**SELECTED TEXT**.

For the third year in a row, it was the New England Patriots in the Super Bowl, and for the sixth time in the Bill Belichick-Tom Brady reign of terror, the Patriots won it all.
Now there’s a new season on the way, and your team has a chance to be the one that dethrones the Patriots. It probably won’t, but hey, there’s months of free agency and the NFL Draft that will let you fire that optimism up to full blast.
But before we do all that and get an idea of what teams will look like in 2019, let’s take a way-too-early test of our NFL fortune-telling abilities:
2019 NFL MVP
Carson Wentz — Adam Stites
Andrew Luck — Sarah Hardy
Aaron Donald — Christian D’Andrea
Patrick Mahomes — James Brady
Why I picked Wentz: It’s kind of wild how ho-hum we all were about the season Wentz had in 2018. After spending the offseason rehabbing an ACL tear injury he suffered late enough in the year that he wasn’t ready for Week 1, Wentz finished with career highs in completion percentage (69.6), passing yards per game (279.5), and passer rating (102.2). That was after he almost won MVP in 2017.

**TASK TO CARRY OUT**.
Answer these about the NFL predictions text:
1. How many titles has the Patriots won during the Bill Belichick-Tom Brady era, according to the text?
2. Who picked Aaron Donald as 2019 NFL MVP?
3. What passer rating did Wentz finish with in 2018?
The data after this point has nothing to do with the NFL predictions text.

**RECORDED DATA**.
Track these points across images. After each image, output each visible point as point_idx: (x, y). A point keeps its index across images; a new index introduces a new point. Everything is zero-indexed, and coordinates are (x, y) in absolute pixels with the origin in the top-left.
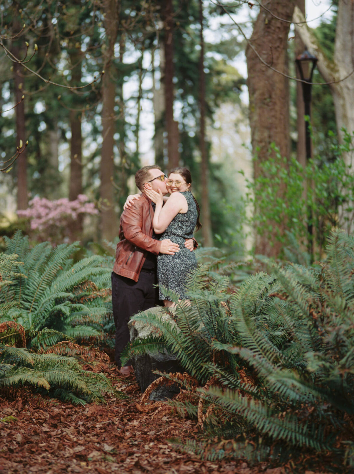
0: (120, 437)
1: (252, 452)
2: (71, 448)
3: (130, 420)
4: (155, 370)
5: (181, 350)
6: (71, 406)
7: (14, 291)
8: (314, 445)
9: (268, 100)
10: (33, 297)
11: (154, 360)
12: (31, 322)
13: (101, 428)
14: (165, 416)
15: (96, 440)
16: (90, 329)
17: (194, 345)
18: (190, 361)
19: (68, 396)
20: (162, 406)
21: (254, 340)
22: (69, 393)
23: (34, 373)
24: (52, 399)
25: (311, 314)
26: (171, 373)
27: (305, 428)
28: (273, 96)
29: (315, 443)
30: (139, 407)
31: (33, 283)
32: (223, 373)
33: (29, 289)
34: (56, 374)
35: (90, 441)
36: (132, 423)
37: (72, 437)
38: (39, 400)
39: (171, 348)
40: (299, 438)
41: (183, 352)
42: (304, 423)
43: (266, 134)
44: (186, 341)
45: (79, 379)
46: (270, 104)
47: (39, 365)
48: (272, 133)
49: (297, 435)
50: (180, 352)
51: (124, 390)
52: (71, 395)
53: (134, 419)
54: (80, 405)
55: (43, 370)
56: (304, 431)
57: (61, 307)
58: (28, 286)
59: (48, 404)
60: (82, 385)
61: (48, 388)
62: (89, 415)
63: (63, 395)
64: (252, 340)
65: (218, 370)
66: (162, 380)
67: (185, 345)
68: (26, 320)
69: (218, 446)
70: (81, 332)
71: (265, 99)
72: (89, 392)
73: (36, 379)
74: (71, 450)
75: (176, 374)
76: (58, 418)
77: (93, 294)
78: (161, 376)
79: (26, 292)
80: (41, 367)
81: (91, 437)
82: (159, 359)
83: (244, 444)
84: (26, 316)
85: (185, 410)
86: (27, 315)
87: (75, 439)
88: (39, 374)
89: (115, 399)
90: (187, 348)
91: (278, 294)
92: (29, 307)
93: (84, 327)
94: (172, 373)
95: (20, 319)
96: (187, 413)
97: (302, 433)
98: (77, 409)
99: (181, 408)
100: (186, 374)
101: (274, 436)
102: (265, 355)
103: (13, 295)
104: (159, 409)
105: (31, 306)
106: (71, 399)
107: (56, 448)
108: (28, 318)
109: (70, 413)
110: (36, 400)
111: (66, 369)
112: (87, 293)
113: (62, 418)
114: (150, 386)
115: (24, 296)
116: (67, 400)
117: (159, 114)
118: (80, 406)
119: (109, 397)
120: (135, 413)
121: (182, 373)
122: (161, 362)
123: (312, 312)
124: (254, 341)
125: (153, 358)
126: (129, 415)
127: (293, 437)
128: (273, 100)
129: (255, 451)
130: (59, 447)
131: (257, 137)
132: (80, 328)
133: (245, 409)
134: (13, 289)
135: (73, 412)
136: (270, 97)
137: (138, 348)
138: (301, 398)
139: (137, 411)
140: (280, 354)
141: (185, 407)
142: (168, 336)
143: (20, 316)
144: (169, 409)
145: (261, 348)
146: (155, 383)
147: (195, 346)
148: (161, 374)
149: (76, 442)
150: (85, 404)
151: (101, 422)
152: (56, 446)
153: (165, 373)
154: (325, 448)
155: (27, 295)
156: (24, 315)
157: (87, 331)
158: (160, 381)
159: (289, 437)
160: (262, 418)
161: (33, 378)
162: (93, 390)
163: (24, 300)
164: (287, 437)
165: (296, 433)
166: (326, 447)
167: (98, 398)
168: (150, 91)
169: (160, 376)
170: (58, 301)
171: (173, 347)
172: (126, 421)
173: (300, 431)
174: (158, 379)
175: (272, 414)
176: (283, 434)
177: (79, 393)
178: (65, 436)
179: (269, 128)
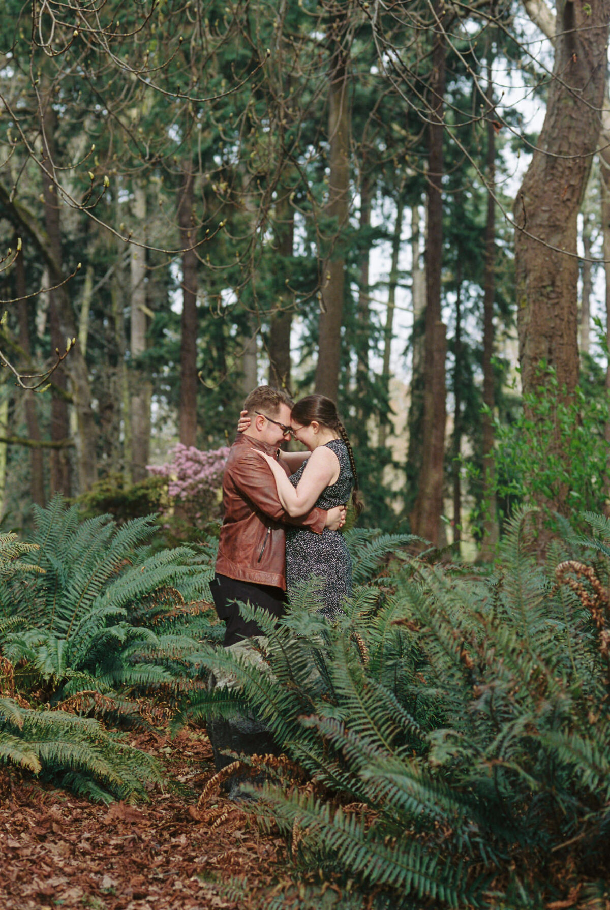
0: (141, 864)
1: (335, 904)
2: (42, 880)
3: (174, 835)
4: (225, 748)
5: (276, 714)
6: (84, 804)
7: (44, 599)
8: (446, 896)
9: (549, 289)
10: (73, 611)
11: (235, 730)
12: (60, 655)
13: (116, 847)
14: (240, 829)
15: (96, 868)
16: (159, 669)
17: (299, 707)
18: (290, 734)
19: (85, 786)
20: (228, 813)
21: (361, 702)
22: (88, 780)
23: (18, 743)
24: (57, 791)
25: (463, 660)
26: (255, 755)
27: (433, 864)
28: (558, 283)
29: (449, 891)
30: (194, 811)
31: (74, 588)
32: (319, 760)
33: (67, 598)
34: (60, 747)
35: (85, 869)
36: (177, 840)
37: (56, 859)
38: (33, 791)
39: (257, 712)
40: (419, 883)
41: (280, 719)
42: (432, 854)
43: (544, 346)
44: (287, 698)
45: (97, 758)
46: (553, 295)
47: (34, 731)
48: (554, 345)
49: (416, 876)
50: (273, 719)
51: (191, 780)
52: (91, 784)
53: (182, 833)
54: (101, 803)
55: (39, 739)
56: (431, 871)
57: (114, 631)
58: (65, 593)
59: (47, 798)
60: (102, 767)
61: (36, 771)
62: (106, 823)
63: (77, 783)
64: (358, 703)
65: (312, 754)
66: (238, 765)
67: (283, 706)
68: (53, 650)
69: (272, 890)
70: (143, 675)
71: (544, 287)
72: (119, 782)
73: (19, 753)
74: (41, 883)
75: (264, 756)
76: (48, 825)
77: (174, 610)
78: (236, 760)
79: (64, 602)
80: (36, 734)
81: (89, 862)
82: (244, 729)
83: (321, 888)
84: (53, 645)
85: (272, 821)
86: (56, 643)
87: (61, 864)
88: (27, 745)
89: (168, 796)
90: (286, 711)
91: (406, 620)
92: (66, 628)
93: (150, 667)
94: (258, 755)
95: (44, 647)
96: (276, 825)
97: (426, 875)
98: (94, 811)
99: (266, 818)
100: (283, 757)
101: (374, 876)
102: (379, 730)
103: (42, 607)
104: (223, 818)
105: (68, 627)
106: (89, 793)
107: (13, 877)
108: (57, 647)
109: (79, 816)
110: (28, 791)
111: (77, 739)
112: (164, 608)
113: (54, 825)
114: (217, 776)
115: (58, 609)
116: (82, 793)
117: (418, 312)
118: (101, 805)
119: (159, 792)
120: (188, 821)
121: (276, 756)
122: (248, 734)
123: (465, 656)
124: (361, 705)
125: (234, 726)
126: (174, 826)
127: (409, 881)
128: (557, 289)
129: (341, 903)
130: (19, 878)
131: (528, 352)
132: (143, 668)
133: (324, 827)
134: (43, 597)
135: (85, 816)
136: (553, 284)
137: (201, 709)
138: (427, 811)
139: (190, 819)
140: (416, 728)
141: (273, 816)
142: (253, 689)
143: (45, 643)
144: (243, 818)
145: (372, 719)
146: (226, 771)
147: (301, 709)
148: (235, 755)
149: (61, 869)
150: (111, 801)
151: (124, 835)
152: (15, 875)
153: (242, 754)
154: (466, 902)
155: (62, 607)
156: (52, 642)
157: (154, 672)
158: (235, 768)
159: (401, 880)
160: (353, 843)
161: (15, 752)
162: (128, 777)
163: (59, 616)
164: (396, 881)
165: (414, 873)
166: (469, 900)
167: (135, 793)
168: (409, 274)
169: (234, 760)
170: (112, 620)
171: (262, 709)
172: (167, 836)
173: (424, 870)
174: (231, 765)
175: (374, 836)
176: (390, 876)
177: (104, 784)
178: (44, 858)
179: (550, 337)
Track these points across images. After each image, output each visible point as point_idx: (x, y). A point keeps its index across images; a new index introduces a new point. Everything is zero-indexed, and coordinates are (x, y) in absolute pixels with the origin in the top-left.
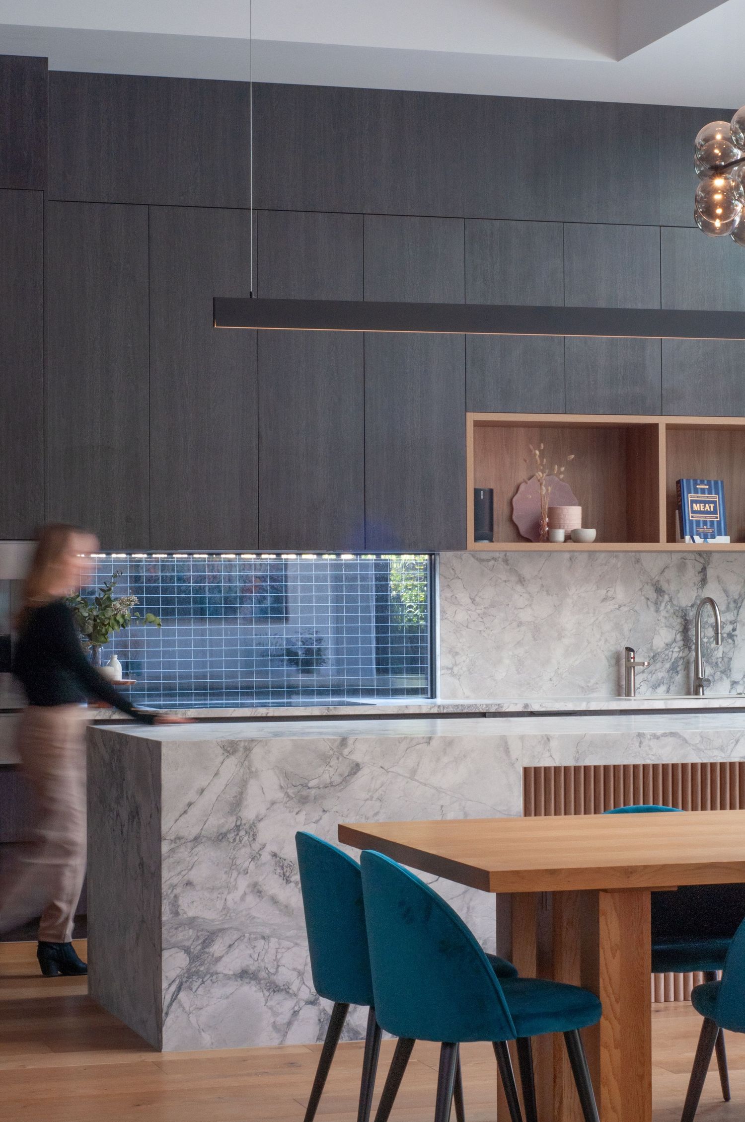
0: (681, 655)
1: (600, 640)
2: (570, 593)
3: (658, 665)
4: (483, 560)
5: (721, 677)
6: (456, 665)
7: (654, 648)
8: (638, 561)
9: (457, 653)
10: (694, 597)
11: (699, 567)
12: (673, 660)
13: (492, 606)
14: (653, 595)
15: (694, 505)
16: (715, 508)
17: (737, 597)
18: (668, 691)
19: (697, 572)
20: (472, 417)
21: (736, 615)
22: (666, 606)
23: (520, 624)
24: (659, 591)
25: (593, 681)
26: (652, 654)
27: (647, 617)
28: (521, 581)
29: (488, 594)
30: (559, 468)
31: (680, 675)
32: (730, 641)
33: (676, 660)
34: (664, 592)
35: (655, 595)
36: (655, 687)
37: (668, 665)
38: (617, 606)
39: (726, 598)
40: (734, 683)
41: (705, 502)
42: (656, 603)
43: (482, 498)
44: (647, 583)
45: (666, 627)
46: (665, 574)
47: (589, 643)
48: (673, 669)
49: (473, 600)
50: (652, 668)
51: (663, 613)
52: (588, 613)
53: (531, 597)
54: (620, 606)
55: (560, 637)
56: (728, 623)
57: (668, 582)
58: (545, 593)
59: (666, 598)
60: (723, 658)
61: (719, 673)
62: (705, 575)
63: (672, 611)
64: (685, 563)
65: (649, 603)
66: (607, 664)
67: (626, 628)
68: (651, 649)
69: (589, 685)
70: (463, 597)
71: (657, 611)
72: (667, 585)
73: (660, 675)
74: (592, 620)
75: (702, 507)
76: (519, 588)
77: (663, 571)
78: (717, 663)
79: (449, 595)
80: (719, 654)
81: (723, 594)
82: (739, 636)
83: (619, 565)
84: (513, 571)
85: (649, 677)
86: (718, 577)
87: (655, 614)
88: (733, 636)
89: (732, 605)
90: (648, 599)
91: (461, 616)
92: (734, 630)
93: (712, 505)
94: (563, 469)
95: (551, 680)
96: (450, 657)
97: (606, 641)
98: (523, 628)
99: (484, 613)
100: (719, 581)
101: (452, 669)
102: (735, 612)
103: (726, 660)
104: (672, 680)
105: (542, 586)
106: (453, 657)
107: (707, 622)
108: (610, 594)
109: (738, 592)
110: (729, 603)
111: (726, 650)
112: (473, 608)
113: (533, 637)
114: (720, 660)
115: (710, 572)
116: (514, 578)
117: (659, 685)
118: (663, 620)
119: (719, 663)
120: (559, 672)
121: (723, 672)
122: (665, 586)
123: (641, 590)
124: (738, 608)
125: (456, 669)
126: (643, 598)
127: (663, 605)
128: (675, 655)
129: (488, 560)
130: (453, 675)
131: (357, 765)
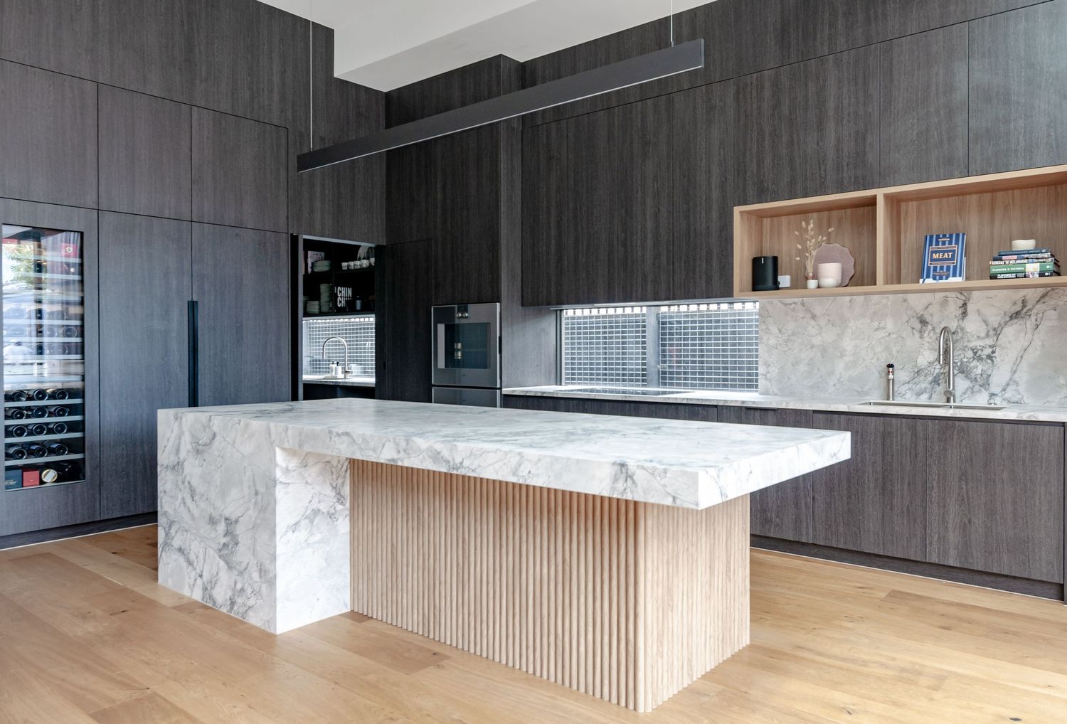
0: (942, 371)
1: (873, 358)
2: (850, 325)
3: (922, 378)
4: (787, 304)
5: (980, 390)
6: (768, 372)
7: (918, 365)
8: (905, 300)
9: (769, 365)
10: (955, 327)
11: (961, 303)
12: (935, 375)
13: (793, 334)
14: (918, 326)
15: (934, 255)
16: (953, 256)
17: (997, 327)
18: (930, 398)
19: (958, 307)
20: (737, 210)
21: (995, 340)
22: (929, 333)
23: (812, 347)
24: (923, 322)
25: (866, 388)
26: (916, 370)
27: (912, 341)
28: (814, 317)
29: (791, 326)
30: (822, 237)
31: (940, 387)
32: (989, 361)
33: (938, 375)
34: (927, 323)
35: (920, 326)
36: (919, 394)
37: (930, 379)
38: (887, 334)
39: (986, 327)
40: (992, 395)
41: (944, 252)
42: (921, 332)
43: (763, 262)
44: (913, 317)
45: (929, 349)
46: (928, 309)
47: (864, 360)
48: (936, 381)
49: (780, 331)
50: (916, 380)
51: (927, 339)
52: (863, 339)
53: (821, 328)
54: (890, 334)
55: (842, 356)
56: (988, 347)
57: (931, 315)
58: (831, 325)
59: (930, 327)
60: (981, 375)
61: (977, 387)
62: (966, 309)
63: (935, 337)
64: (947, 301)
65: (914, 331)
66: (879, 376)
67: (894, 350)
68: (916, 366)
69: (864, 390)
70: (774, 329)
71: (921, 337)
72: (930, 318)
73: (923, 386)
74: (867, 344)
75: (941, 256)
76: (812, 322)
77: (927, 307)
78: (976, 378)
79: (765, 328)
80: (979, 371)
81: (984, 324)
82: (998, 358)
83: (889, 304)
84: (808, 310)
85: (914, 386)
86: (978, 311)
87: (919, 340)
88: (992, 357)
89: (992, 333)
90: (913, 328)
91: (772, 341)
92: (993, 352)
93: (950, 254)
94: (824, 238)
95: (834, 385)
96: (765, 367)
97: (878, 359)
98: (815, 349)
99: (788, 339)
100: (979, 314)
101: (766, 375)
102: (995, 338)
103: (985, 376)
104: (934, 390)
105: (829, 320)
106: (767, 367)
107: (966, 346)
108: (881, 325)
109: (998, 322)
110: (988, 331)
111: (985, 368)
112: (780, 336)
113: (822, 355)
114: (979, 376)
115: (970, 307)
116: (808, 316)
117: (922, 393)
118: (926, 344)
119: (978, 378)
120: (841, 380)
121: (981, 386)
122: (928, 319)
123: (907, 322)
124: (997, 335)
125: (768, 376)
126: (909, 328)
127: (927, 333)
128: (937, 371)
129: (791, 304)
130: (766, 379)
131: (215, 434)
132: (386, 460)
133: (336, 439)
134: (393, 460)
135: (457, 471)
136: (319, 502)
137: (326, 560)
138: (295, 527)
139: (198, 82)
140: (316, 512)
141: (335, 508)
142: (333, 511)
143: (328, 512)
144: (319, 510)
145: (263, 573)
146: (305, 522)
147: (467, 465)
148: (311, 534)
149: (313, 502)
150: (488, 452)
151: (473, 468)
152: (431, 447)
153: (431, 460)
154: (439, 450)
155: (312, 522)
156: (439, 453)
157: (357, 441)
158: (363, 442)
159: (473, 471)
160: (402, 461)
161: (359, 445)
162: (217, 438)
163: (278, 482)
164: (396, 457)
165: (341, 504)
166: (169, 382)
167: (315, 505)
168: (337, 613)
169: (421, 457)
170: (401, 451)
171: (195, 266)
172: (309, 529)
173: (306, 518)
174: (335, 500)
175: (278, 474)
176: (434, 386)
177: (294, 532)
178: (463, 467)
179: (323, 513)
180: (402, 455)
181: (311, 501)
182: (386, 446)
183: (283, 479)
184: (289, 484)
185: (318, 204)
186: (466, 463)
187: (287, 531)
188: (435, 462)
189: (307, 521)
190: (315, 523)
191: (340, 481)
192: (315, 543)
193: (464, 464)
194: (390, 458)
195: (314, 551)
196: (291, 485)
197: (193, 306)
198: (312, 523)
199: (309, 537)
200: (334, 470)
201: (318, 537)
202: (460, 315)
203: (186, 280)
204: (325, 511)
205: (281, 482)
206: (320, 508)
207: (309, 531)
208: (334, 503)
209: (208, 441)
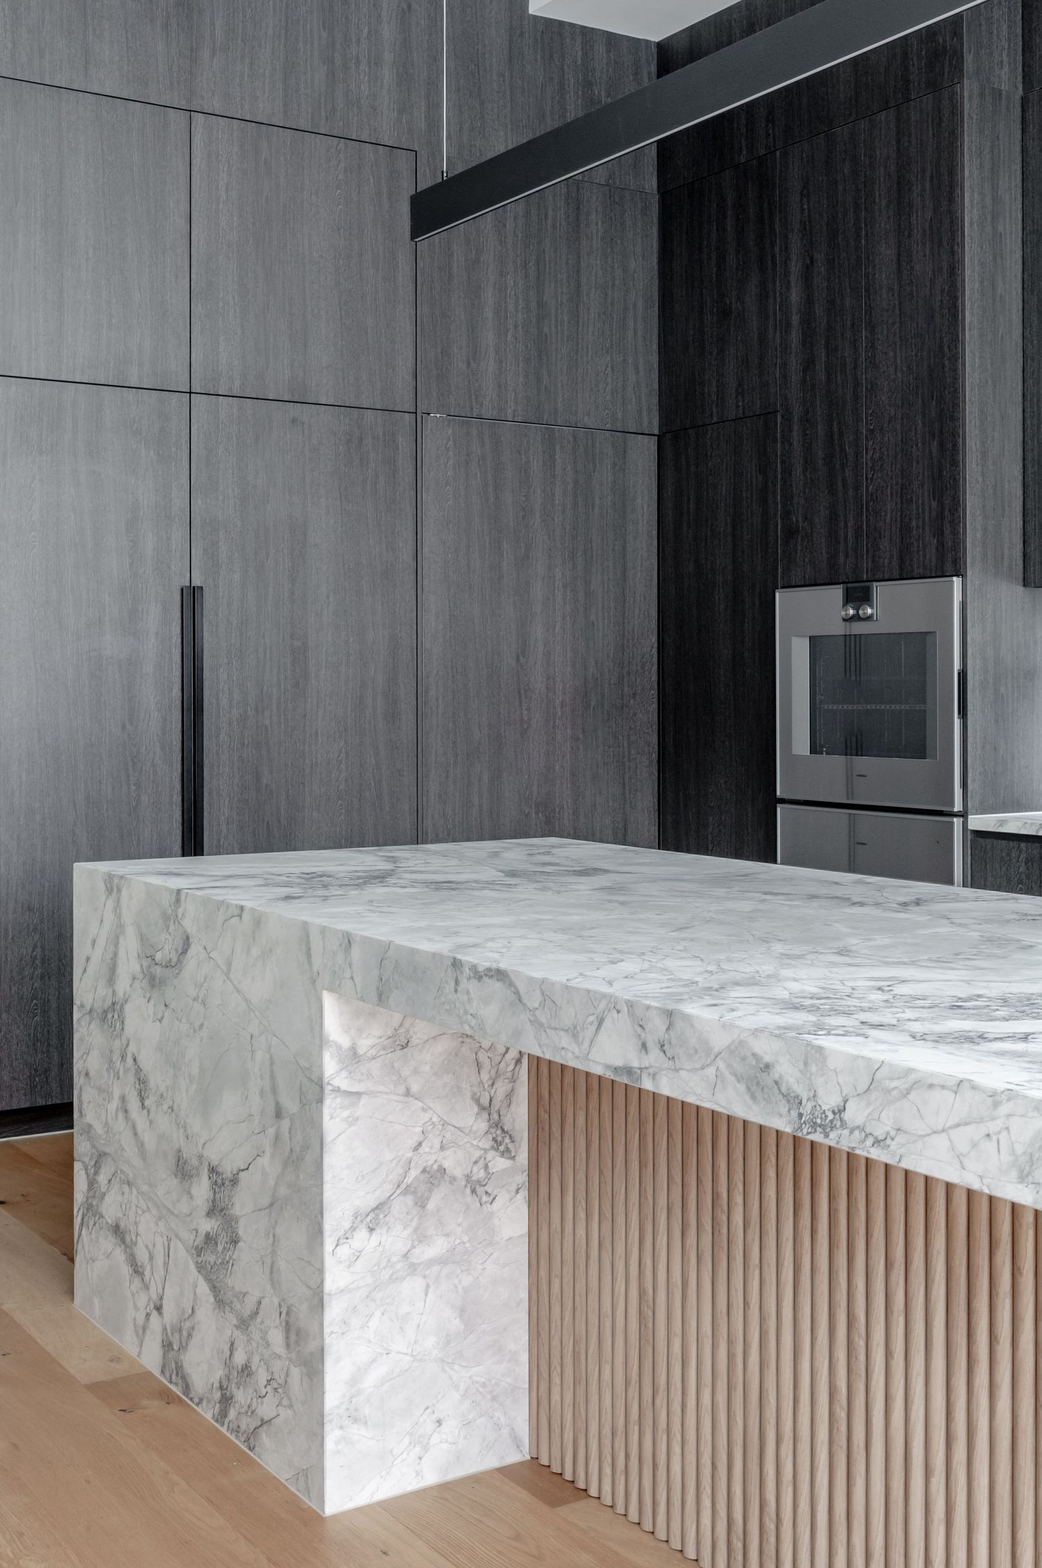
131: (188, 938)
132: (608, 1067)
133: (472, 986)
134: (629, 1071)
135: (827, 1135)
136: (442, 1148)
137: (462, 1311)
138: (374, 1218)
139: (206, 53)
140: (435, 1176)
141: (486, 1167)
142: (482, 1174)
143: (468, 1177)
144: (443, 1171)
145: (293, 1337)
146: (402, 1205)
147: (859, 1121)
148: (421, 1237)
149: (425, 1148)
150: (931, 1086)
151: (879, 1133)
152: (742, 1043)
153: (742, 1088)
154: (767, 1058)
155: (421, 1203)
156: (767, 1067)
157: (525, 1000)
158: (543, 1004)
159: (877, 1142)
160: (654, 1076)
161: (533, 1011)
162: (192, 951)
163: (328, 1089)
164: (635, 1064)
165: (502, 1155)
166: (138, 785)
167: (430, 1156)
168: (491, 1462)
169: (711, 1071)
170: (650, 1045)
171: (198, 503)
172: (414, 1224)
173: (406, 1192)
174: (487, 1143)
175: (330, 1066)
176: (783, 801)
177: (371, 1230)
178: (844, 1124)
179: (453, 1179)
180: (654, 1058)
181: (420, 1144)
182: (607, 1023)
183: (342, 1082)
184: (358, 1094)
185: (489, 338)
186: (855, 1114)
187: (353, 1229)
188: (753, 1097)
189: (409, 1200)
190: (431, 1206)
191: (501, 1089)
192: (431, 1262)
193: (847, 1116)
194: (619, 1063)
195: (428, 1286)
196: (364, 1099)
197: (192, 598)
198: (423, 1207)
199: (413, 1247)
200: (483, 1057)
201: (438, 1247)
202: (851, 612)
203: (178, 534)
204: (458, 1173)
205: (337, 1090)
206: (446, 1164)
207: (416, 1229)
208: (485, 1150)
209: (174, 957)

**YOUR SOLUTION**.
1. Six.
2. Christian D'Andrea.
3. 102.2.